Uma coisa que ouvi por anos a fio era que não tinha “cara de promotor”. Fui aprovado no concurso para promotor público bem moço, na faixa dos vinte e poucos e, apesar de não me cair bem a recorrência do comentário, admito o quanto havia de acerto em seu conteúdo. De fato, eu não tinha cara de promotor. Era um promotor com a cara errada.

Décadas depois, minha cara ainda não entrou em plena concordância com a expectativa das aparências, a de um distinto senhorzinho de rugas fundas e cabelo pintalgado de fios cinéreos. Se me permitem dizê-lo, uma parte do mundo me vê como um “rapaz” ou um “jovem”.

O primeiro juiz com quem trabalhei tinha idade para ser meu avô e hoje, por vezes, deparo-me com juízes que bem poderiam ser meus filhos, o que é inspirador e ao mesmo tempo desconcertante. Envelhecer é uma experiência especiosamente irônica, maviosamente cambiante, diafanamente terna, solertemente luxuosa, insidiosamente elusiva, melifluamente perturbadora.

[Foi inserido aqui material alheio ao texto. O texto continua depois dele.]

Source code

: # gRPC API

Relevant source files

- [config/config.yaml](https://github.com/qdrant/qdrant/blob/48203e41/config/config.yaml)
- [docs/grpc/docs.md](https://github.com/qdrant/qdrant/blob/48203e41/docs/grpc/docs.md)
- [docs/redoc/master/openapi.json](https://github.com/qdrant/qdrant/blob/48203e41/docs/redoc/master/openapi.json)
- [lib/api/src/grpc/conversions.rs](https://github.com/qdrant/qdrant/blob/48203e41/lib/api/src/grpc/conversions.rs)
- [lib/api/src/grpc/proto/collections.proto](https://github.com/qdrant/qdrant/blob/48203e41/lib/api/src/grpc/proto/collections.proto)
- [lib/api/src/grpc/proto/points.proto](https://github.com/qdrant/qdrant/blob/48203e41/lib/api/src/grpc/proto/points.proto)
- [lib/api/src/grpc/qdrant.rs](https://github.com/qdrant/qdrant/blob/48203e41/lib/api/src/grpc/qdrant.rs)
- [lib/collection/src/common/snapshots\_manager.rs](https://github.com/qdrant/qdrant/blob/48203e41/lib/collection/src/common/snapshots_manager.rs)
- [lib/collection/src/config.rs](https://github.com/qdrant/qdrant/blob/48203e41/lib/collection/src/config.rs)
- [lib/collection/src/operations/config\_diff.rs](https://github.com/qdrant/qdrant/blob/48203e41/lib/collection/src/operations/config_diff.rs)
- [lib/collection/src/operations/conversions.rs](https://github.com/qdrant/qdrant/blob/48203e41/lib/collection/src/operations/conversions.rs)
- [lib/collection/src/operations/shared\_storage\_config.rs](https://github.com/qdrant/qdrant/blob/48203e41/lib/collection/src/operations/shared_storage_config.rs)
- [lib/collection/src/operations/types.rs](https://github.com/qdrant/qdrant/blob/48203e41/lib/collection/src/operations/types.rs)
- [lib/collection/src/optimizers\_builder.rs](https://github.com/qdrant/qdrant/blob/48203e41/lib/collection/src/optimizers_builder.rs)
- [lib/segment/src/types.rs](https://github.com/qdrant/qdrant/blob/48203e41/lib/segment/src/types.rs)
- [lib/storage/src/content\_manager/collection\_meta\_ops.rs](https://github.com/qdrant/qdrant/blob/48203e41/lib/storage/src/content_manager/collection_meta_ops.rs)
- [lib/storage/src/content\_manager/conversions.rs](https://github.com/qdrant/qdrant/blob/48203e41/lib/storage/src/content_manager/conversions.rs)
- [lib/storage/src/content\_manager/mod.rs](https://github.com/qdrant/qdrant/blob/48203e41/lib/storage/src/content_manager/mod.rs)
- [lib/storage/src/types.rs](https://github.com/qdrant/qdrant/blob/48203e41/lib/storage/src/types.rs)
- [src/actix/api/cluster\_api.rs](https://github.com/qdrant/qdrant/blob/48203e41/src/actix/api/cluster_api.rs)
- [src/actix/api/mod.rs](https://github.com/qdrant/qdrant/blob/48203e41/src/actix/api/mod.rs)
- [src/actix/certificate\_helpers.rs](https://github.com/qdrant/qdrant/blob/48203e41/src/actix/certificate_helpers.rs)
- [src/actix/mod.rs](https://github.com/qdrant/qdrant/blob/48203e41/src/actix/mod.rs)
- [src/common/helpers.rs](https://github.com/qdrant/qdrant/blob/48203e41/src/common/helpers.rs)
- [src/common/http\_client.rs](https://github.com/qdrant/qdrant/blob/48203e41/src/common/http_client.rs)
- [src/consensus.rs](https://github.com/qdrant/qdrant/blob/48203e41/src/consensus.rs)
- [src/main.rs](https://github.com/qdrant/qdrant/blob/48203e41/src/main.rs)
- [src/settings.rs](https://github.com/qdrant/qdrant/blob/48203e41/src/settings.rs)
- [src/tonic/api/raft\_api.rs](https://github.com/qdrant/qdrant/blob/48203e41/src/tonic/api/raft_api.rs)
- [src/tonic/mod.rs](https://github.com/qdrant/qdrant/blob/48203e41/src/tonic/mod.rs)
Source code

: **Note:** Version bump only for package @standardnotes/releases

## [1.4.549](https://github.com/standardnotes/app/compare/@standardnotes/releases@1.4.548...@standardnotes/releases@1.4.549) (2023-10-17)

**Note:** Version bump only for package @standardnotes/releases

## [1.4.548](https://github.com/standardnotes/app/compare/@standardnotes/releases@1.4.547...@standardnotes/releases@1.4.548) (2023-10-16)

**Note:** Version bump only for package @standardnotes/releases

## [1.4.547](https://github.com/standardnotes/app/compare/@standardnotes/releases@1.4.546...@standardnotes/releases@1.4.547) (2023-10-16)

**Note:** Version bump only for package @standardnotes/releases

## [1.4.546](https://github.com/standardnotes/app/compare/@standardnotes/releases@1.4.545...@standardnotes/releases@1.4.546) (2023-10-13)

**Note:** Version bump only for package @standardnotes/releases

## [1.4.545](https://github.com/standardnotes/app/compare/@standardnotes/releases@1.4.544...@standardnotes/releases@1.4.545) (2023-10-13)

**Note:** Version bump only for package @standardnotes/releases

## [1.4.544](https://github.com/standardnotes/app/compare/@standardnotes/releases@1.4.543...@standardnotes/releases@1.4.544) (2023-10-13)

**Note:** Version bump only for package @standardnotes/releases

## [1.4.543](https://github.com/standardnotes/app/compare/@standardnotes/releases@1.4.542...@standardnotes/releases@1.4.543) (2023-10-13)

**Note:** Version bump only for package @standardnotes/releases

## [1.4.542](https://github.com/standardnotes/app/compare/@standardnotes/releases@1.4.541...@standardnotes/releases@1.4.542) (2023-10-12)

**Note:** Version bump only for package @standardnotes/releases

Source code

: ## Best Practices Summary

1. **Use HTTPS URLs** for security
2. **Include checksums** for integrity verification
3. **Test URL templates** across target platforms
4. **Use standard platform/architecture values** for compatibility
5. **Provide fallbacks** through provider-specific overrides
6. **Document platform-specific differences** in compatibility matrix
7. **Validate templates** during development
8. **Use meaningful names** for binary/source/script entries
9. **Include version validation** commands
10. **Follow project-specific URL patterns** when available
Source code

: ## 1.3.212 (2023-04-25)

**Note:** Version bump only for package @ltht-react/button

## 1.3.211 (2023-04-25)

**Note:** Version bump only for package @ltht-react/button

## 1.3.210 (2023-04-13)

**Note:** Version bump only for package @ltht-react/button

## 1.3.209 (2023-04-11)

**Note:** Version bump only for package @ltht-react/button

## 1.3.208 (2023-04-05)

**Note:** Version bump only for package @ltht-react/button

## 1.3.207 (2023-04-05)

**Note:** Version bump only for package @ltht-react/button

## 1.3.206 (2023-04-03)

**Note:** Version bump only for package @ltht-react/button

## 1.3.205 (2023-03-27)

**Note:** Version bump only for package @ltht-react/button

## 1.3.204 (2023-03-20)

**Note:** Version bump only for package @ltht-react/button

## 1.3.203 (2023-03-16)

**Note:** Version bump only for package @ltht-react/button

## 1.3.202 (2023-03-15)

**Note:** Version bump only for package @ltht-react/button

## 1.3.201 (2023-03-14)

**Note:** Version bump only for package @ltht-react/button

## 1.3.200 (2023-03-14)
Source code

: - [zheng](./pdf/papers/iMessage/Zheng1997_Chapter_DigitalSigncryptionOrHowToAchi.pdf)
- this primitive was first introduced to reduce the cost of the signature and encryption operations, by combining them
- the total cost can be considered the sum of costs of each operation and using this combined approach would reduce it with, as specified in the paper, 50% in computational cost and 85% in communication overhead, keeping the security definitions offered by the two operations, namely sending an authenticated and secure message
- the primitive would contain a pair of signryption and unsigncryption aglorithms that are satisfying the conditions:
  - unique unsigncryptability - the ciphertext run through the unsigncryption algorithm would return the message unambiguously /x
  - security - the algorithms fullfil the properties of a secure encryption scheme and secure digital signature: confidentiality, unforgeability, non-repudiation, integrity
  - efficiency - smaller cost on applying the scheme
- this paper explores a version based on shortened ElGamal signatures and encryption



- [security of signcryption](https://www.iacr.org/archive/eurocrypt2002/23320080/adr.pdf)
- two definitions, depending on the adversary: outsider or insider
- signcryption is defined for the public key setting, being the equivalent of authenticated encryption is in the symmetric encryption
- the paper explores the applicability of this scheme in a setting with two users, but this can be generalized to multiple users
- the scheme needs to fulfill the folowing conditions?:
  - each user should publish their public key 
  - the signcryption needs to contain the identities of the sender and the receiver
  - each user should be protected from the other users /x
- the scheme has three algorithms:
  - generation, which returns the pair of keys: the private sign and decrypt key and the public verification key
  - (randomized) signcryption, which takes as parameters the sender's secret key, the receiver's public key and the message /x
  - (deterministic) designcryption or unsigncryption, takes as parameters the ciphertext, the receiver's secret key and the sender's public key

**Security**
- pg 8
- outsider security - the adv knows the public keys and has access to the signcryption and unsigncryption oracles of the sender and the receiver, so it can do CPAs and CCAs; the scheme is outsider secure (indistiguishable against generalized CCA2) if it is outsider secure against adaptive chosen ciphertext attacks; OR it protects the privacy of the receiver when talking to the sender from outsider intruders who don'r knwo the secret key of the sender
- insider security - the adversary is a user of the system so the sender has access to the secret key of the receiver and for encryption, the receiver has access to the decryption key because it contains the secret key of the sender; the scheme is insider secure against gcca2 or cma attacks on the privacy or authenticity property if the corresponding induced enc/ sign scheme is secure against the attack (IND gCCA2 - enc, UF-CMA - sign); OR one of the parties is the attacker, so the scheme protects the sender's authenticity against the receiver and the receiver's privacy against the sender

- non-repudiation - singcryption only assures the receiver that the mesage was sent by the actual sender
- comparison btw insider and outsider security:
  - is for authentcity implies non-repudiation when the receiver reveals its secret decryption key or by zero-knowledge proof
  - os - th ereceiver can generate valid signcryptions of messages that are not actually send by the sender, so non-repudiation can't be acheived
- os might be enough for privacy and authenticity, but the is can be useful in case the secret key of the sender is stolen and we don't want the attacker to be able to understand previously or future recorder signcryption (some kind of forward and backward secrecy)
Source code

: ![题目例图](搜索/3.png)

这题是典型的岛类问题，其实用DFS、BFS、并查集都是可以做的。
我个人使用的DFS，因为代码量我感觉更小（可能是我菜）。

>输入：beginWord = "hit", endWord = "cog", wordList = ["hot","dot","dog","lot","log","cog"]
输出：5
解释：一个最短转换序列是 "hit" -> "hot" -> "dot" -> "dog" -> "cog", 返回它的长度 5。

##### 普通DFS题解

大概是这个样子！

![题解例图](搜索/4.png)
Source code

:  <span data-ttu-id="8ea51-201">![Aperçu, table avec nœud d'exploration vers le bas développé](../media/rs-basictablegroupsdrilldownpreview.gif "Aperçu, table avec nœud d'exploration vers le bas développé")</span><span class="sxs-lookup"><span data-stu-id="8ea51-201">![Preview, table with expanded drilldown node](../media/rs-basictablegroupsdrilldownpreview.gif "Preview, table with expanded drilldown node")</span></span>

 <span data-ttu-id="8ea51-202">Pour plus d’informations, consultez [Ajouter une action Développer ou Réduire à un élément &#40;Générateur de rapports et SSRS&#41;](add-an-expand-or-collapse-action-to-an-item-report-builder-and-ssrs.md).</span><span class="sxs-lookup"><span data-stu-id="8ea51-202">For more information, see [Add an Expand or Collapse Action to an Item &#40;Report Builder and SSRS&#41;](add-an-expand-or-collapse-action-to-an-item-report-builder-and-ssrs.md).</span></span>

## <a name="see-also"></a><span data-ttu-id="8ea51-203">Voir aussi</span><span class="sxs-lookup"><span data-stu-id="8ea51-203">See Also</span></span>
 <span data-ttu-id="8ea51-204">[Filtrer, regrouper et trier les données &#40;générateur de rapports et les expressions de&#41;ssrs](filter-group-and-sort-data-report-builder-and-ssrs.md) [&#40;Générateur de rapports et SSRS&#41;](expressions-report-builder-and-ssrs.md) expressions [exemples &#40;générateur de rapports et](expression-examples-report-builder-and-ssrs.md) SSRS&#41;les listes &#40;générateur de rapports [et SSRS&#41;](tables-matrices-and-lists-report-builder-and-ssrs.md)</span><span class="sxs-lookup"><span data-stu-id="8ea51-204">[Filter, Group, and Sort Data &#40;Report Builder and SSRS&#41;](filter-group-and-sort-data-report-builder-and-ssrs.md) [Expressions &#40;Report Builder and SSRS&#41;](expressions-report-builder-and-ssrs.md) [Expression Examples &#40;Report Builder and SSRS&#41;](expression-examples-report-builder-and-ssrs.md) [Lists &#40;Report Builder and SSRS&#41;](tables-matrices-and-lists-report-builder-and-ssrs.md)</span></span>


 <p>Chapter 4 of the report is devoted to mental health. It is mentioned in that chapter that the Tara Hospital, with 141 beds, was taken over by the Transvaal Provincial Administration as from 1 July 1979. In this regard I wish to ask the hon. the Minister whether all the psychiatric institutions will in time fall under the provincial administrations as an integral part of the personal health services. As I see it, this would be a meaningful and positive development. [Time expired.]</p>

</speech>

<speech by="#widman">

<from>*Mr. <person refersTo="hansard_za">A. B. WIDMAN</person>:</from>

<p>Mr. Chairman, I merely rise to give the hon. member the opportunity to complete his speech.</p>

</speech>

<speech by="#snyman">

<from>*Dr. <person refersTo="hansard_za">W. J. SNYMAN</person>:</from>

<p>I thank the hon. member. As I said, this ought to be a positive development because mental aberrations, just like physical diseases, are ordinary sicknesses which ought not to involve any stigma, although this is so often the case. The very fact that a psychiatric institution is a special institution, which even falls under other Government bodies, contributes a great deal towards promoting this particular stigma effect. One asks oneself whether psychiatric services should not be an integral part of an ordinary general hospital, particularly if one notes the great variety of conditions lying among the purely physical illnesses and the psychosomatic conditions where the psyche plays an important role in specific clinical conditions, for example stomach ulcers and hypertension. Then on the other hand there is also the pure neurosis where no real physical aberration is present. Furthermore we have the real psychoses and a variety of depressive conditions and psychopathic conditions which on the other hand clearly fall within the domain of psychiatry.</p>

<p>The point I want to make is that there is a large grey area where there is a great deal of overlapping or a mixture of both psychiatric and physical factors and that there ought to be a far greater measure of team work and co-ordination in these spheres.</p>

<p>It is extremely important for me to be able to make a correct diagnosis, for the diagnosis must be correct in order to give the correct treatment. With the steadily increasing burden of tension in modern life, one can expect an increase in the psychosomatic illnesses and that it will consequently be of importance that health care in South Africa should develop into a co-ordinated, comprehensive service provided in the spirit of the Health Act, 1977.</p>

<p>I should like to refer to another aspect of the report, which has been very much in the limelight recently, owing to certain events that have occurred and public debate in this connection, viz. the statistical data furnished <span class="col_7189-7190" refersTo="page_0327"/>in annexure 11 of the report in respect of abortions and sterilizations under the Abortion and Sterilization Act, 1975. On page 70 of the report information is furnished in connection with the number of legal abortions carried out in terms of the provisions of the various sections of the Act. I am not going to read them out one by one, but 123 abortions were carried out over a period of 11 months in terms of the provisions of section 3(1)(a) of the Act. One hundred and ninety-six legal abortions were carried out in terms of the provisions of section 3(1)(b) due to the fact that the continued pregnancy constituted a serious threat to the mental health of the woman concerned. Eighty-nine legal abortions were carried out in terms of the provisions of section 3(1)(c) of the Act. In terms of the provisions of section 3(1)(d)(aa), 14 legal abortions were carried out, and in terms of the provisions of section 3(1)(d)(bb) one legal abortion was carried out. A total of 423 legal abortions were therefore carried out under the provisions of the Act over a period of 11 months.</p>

Envelhecer não é apenas um processo natural, como também artificial, pois a vida cobra de seu titular a soma das oportunidades que apareceram de mão beijada ou que foram cavadas com sangrentos machucados ungueais. Nisso entram até coisas bobas, gestos, bromas, observações, decisões que preferiríamos esquecer e que nos fizeram abraçar o desgosto do remorso ou a fantasia do “e se”.

E o processo é ainda mais artificial porque somos outrossim forjados pelas nossas omissões, os livros que não lemos, os concursos que não passamos, as pessoas com quem não casamos, tudo o que não fizemos porque fizemos outras coisas ou porque não fizemos nada.

De promotor ou não, é à minha cara a que estou condenado a suportar na imagem refletida pelo espelho. Na ampulheta da vida, o resultado do que cai é o seu significado. Mas não o seu sentido. Este revela a direção do que ainda está para cair.